THE DEATHS OF IAN STONE

  • Kitano
  • Films

Ce 18e film marque la fin de l’été du cinéma en Asie durant mon voyage. Dans le centre commercial de luxe Siam Parangon, sachez que vous pouvez avoir un siège VIP pour plus de trois fois le prix normal, ce qui fixe le prix du fauteuil à celui d'une place en France. Puisque quantité ne signifie pas qualité, voici une nouvelle variation sur le même thème d'un produit certes pas indigne, mais pas intéressant.

D'emblée, la signature d'une production Stan Winston (décédé en juin de cette année) explique la structure du film et son rapprochement avec le monstre de Predator (1987).

Ian va voir sa vie changer après une nuit ou il trouve, sous la pluie, ce qu'il croit être un homme. Bien sûr son téléphone portable (comme par la suite) ne fonctionnera pas pour appeler les secours. Á partir de cet évènement, il va mourir plusieurs fois pour se réveiller toujours vivant mais changé. Bientôt, il va découvrir la cause de ses tourments qui tournent à l'obsession.

Le scénario va partir sur diverses pistes : celle de l'immortalité (on se souviendra de UN JOUR SANS FIN), du temps arrêté, des monstres (avec une esthétique vestimentaire à la MATRIX) qui ont un appendice comme celui des 'nécromutants' de THE MUTANT CHRONICLES. Le point faible tient surtout à ne pas faire passer comme schizophrénie ce qui arrive à Ian et de ne pas pouvoir donner d'explications crédibles face à une réalité.

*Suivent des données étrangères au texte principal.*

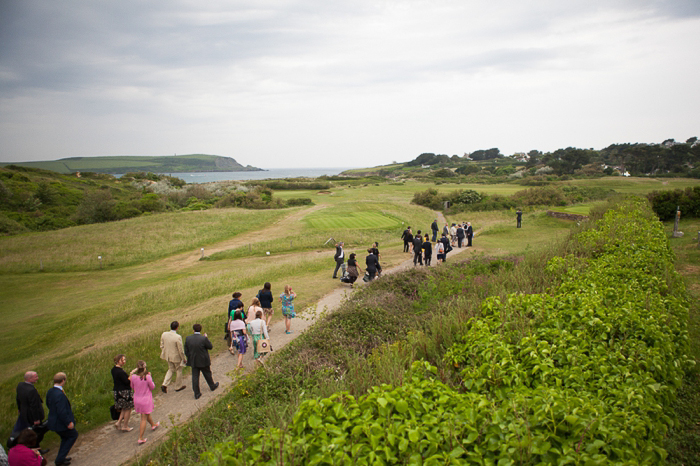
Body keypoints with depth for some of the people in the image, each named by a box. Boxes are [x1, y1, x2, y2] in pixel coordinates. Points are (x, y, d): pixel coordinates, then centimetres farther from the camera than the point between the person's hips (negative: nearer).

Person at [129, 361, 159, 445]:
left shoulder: (133, 377, -13)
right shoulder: (147, 377, -24)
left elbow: (132, 387, 3)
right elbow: (152, 387, -10)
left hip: (137, 399, 5)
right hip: (146, 400, -5)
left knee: (147, 414, 28)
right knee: (144, 419, 7)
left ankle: (153, 425, 54)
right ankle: (140, 438, 8)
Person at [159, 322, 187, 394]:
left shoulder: (164, 334, -11)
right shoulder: (178, 337, -28)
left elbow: (162, 346, 1)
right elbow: (180, 350, -19)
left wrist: (164, 354, 18)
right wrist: (184, 359, -4)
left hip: (168, 356, 5)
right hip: (176, 357, -5)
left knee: (171, 369, 26)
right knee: (178, 370, 18)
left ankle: (165, 384, 15)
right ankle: (179, 386, 33)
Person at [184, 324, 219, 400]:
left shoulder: (188, 339, -9)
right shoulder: (203, 339, -21)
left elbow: (186, 351, -1)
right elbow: (210, 347, -8)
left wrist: (189, 358, 14)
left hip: (193, 362, 3)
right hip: (203, 361, -2)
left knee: (195, 376, 10)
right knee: (207, 374, 19)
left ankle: (196, 393, 14)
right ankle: (212, 386, 40)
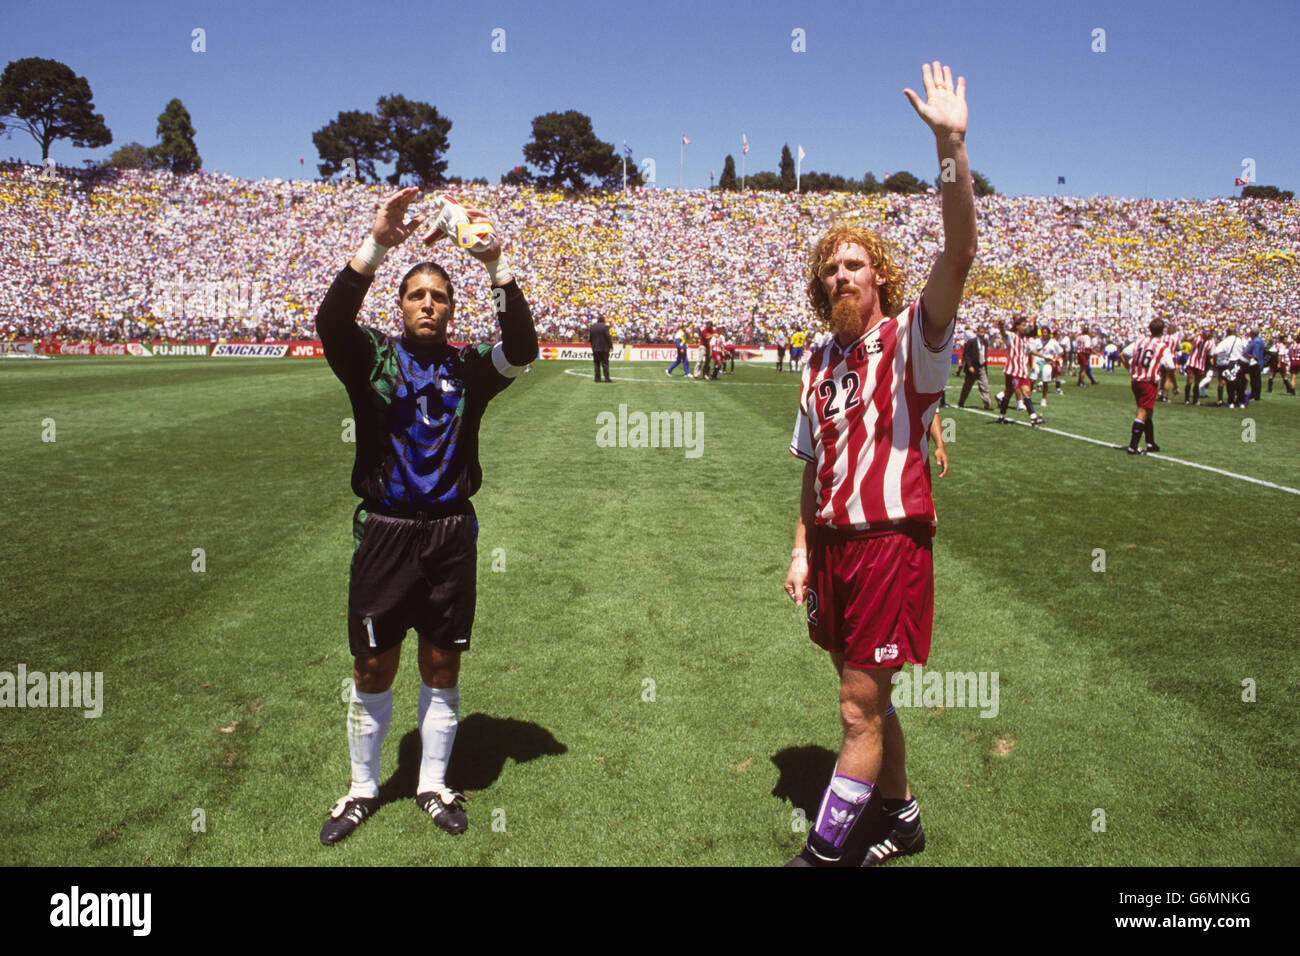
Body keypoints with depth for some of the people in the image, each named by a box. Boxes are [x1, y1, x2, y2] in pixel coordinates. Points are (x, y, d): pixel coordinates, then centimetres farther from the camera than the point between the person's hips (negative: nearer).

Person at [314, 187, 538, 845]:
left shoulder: (469, 367, 5)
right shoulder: (373, 357, 2)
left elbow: (521, 349, -13)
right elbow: (331, 321, -18)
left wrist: (496, 265, -24)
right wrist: (377, 244, -29)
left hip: (450, 535, 1)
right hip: (384, 534, -1)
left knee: (442, 668, 11)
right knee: (373, 672, 8)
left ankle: (433, 785, 30)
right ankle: (363, 790, 28)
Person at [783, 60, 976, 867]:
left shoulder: (911, 340, -8)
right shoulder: (821, 363, 10)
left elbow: (959, 254, -25)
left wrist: (953, 146, -34)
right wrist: (803, 548, 8)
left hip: (891, 544, -7)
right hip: (833, 544, 7)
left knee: (861, 708, 1)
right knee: (867, 699, 19)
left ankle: (823, 851, 15)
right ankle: (903, 815, 39)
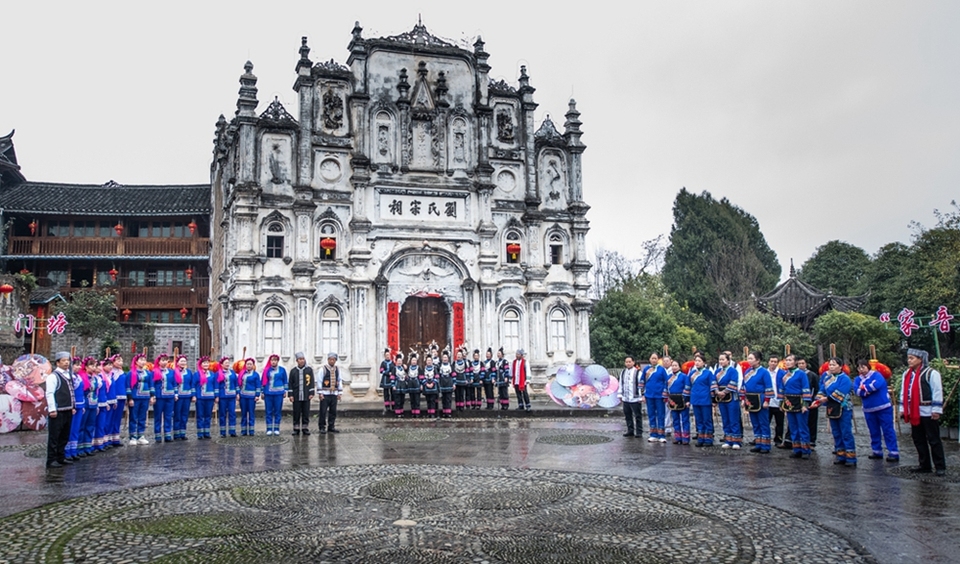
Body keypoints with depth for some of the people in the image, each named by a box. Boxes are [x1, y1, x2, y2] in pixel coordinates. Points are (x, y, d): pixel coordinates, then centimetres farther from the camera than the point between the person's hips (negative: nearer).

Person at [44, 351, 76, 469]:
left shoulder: (69, 375, 14)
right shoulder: (53, 376, -10)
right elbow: (49, 394, -14)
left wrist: (73, 407, 16)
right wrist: (52, 410, -17)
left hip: (68, 411, 8)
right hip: (57, 411, -8)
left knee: (64, 436, 14)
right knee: (54, 437, -3)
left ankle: (61, 457, 24)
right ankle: (51, 460, 2)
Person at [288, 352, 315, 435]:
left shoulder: (309, 370, 5)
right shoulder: (293, 371, 5)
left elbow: (312, 382, 4)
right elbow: (290, 383, 5)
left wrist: (311, 393, -2)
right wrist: (290, 395, -1)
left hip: (306, 396, 0)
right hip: (296, 396, 0)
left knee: (306, 413, 3)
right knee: (296, 414, 3)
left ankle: (305, 428, 11)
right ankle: (296, 429, 11)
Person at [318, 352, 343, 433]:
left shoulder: (337, 369, 9)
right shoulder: (323, 369, -5)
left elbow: (339, 381, 12)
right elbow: (320, 381, -6)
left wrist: (339, 393, 8)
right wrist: (320, 393, -10)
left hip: (334, 394, 5)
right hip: (325, 394, -4)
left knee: (333, 411, 8)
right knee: (323, 411, -3)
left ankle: (331, 427, 18)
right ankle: (322, 427, 6)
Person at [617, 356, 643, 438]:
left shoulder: (637, 372, -6)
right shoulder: (623, 372, 12)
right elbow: (621, 384, 17)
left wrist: (641, 396, -9)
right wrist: (620, 395, 13)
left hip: (635, 399, -5)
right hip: (625, 399, 5)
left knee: (637, 416, 0)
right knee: (627, 415, 11)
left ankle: (639, 432, 8)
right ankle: (630, 431, 21)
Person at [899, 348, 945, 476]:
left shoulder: (931, 373, -10)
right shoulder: (907, 374, 13)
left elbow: (937, 392, -12)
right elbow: (903, 392, 17)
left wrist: (936, 410, -15)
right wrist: (902, 408, 14)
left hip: (928, 413, -7)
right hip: (913, 413, 7)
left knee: (934, 440, -1)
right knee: (918, 440, 11)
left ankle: (940, 467, 7)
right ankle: (924, 465, 20)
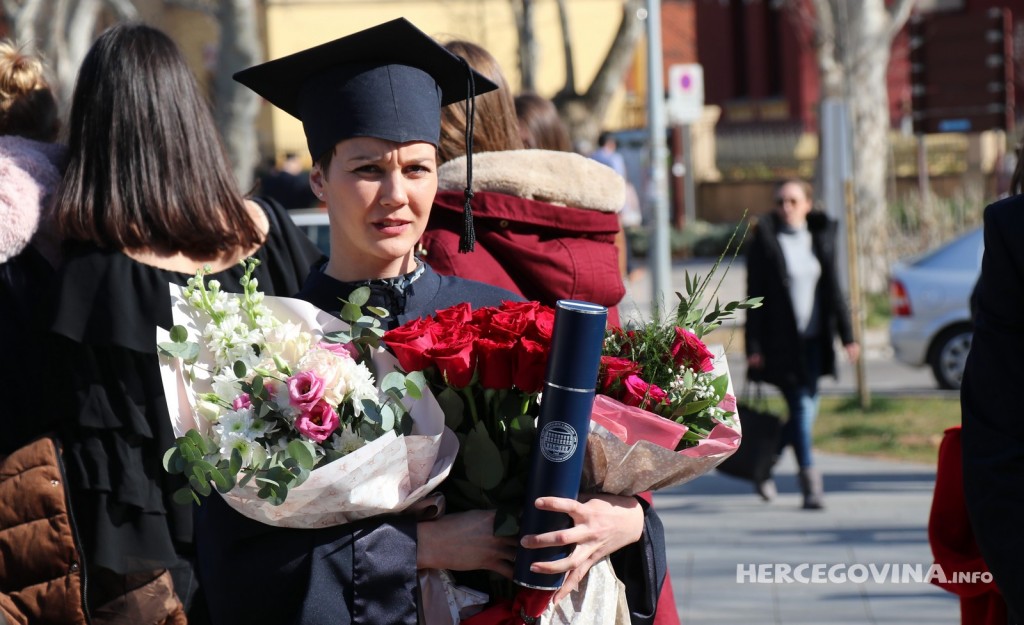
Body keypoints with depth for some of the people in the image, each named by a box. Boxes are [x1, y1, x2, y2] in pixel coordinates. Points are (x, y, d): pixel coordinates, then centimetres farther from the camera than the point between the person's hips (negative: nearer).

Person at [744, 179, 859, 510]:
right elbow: (755, 296, -5)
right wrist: (754, 346, -10)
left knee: (807, 409, 7)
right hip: (782, 342, -5)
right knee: (801, 409, -8)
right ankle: (810, 485, -5)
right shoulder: (764, 241, -4)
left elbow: (833, 290, 10)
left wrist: (847, 335, 3)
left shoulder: (821, 238, 8)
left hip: (813, 340, 5)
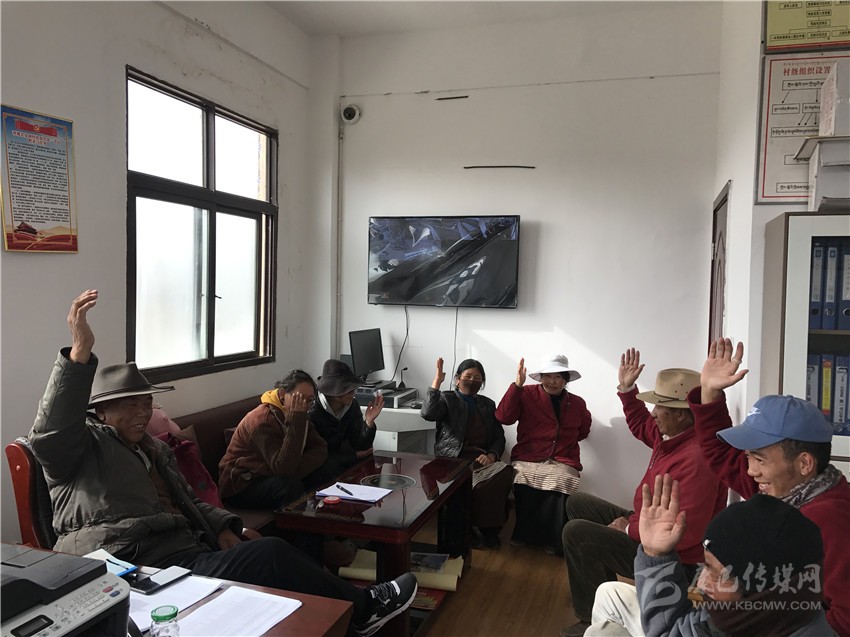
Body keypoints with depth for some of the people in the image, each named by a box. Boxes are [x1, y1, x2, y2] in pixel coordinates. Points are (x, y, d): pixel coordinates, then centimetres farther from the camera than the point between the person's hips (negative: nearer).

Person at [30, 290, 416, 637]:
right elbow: (50, 430, -20)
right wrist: (81, 351, -34)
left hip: (189, 556, 8)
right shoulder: (86, 446, 2)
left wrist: (222, 528, 10)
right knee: (271, 555, -22)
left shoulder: (154, 449, 26)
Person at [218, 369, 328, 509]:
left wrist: (296, 471, -26)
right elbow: (284, 468, -36)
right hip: (240, 487, -8)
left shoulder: (299, 415, 0)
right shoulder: (262, 420, -27)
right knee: (291, 486, -32)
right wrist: (296, 420, -38)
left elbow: (320, 449, -8)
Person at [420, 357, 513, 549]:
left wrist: (492, 455, -4)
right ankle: (470, 529, -13)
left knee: (505, 473, -29)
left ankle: (489, 529, -14)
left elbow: (499, 437, 17)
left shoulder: (488, 404, 24)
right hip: (454, 459, -4)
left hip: (482, 459, 4)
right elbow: (428, 413, -12)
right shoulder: (447, 399, 11)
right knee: (479, 484, -34)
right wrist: (437, 381, -13)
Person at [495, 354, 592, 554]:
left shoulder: (577, 403, 16)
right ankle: (523, 533, -7)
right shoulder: (527, 394, 6)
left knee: (562, 482, -31)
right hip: (528, 459, -1)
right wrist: (517, 385, -12)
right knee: (524, 478, -33)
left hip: (563, 462, 2)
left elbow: (583, 431, 31)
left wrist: (565, 440, 13)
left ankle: (552, 539, -8)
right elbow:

Les monstres, sont un croisement de morts-vivants, vampires et predators. Heureusement, il y a toujours un gentil prêt à aider ainsi qu'une jolie blondinette. Le film finit comme il a commencé sans que cela soit plausible, comme si une mince histoire servait de caution aux trucages numériques.

THE DEATHS OF IAN STONE est une série B que ne peuvent sauver les effets spéciaux sans pour autant lui donner une quelconque identité.